Die Direktvergabe (auch Direktauftrag) ermöglicht es öffentlichen Auftraggebern, kleinere Aufträge ohne förmliches Vergabeverfahren direkt an ein Unternehmen zu vergeben. Sie ist die einfachste und schnellste Beschaffungsmethode im öffentlichen Bereich.
Wertgrenzen
Die Direktvergabe ist nur unterhalb bestimmter Wertgrenzen zulässig. Die UVgO erlaubt sie für Aufträge bis 1.000 EUR netto. Viele Bundesländer und Kommunen haben höhere Wertgrenzen festgelegt (häufig 3.000 oder 5.000 EUR). Während der COVID-19-Pandemie wurden die Wertgrenzen temporär deutlich angehoben.
Anforderungen
Auch bei der Direktvergabe gelten die Grundsätze der Wirtschaftlichkeit und Sparsamkeit. Der Auftraggeber muss den Haushaltsgrundsatz der Wirtschaftlichkeit beachten und die Vergabe dokumentieren.
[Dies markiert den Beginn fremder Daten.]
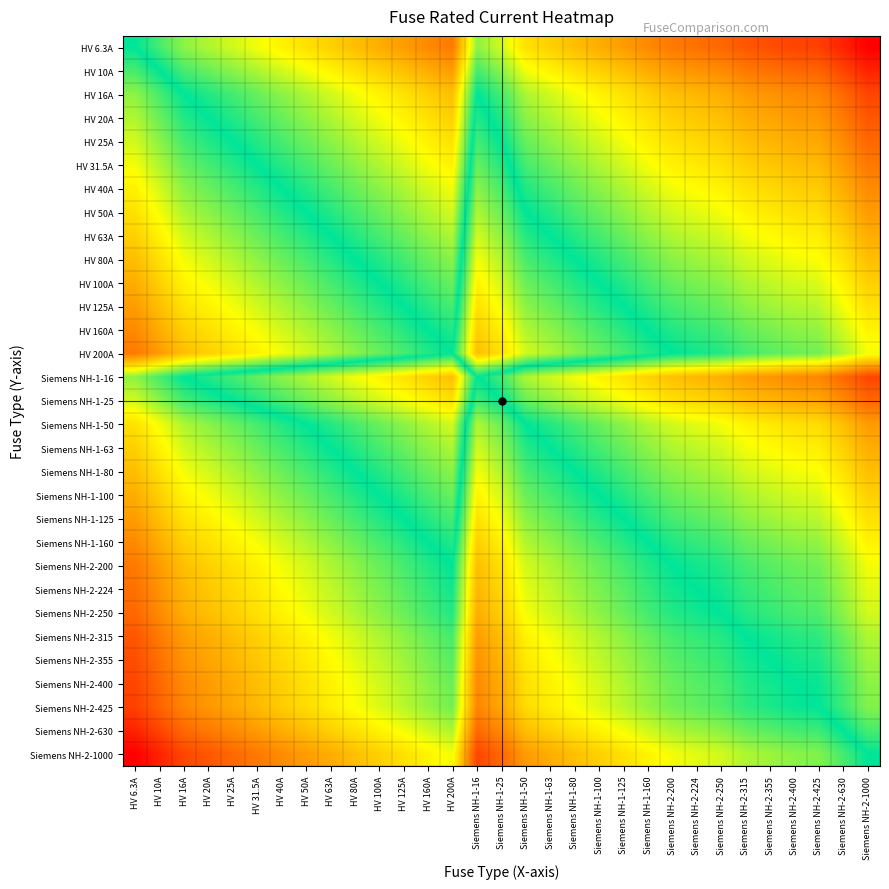

Which has a higher value, HV 63A or Siemens NH-2-425?

HV 63A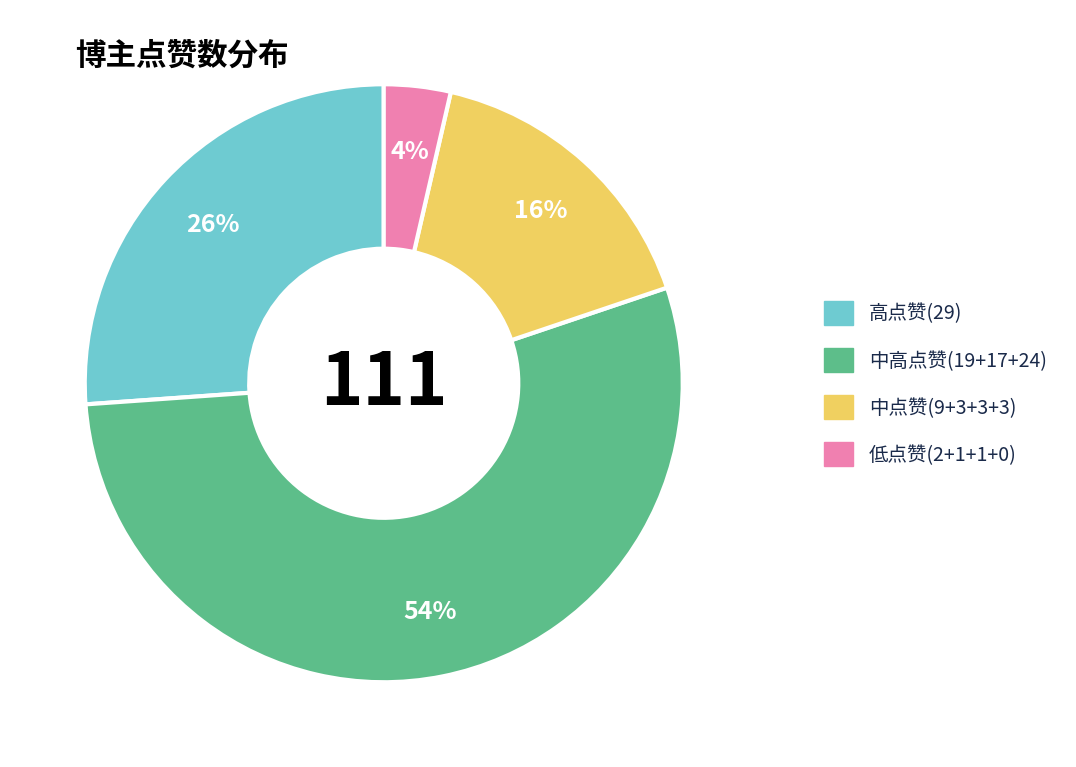

To the nearest percent, what is the difference between the largest and smallest slice percentages?

50%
Eine reine Bevorzugung bestimmter Unternehmen ohne sachlichen Grund ist auch bei der Direktvergabe unzulässig.
Abgrenzung
Die Direktvergabe unterscheidet sich von der freihändigen Vergabe und der Verhandlungsvergabe dadurch, dass keine Vergleichsangebote eingeholt werden müssen. Bei der freihändigen Vergabe sollen mindestens drei Angebote eingeholt werden, bei der Direktvergabe genügt ein einziges Angebot.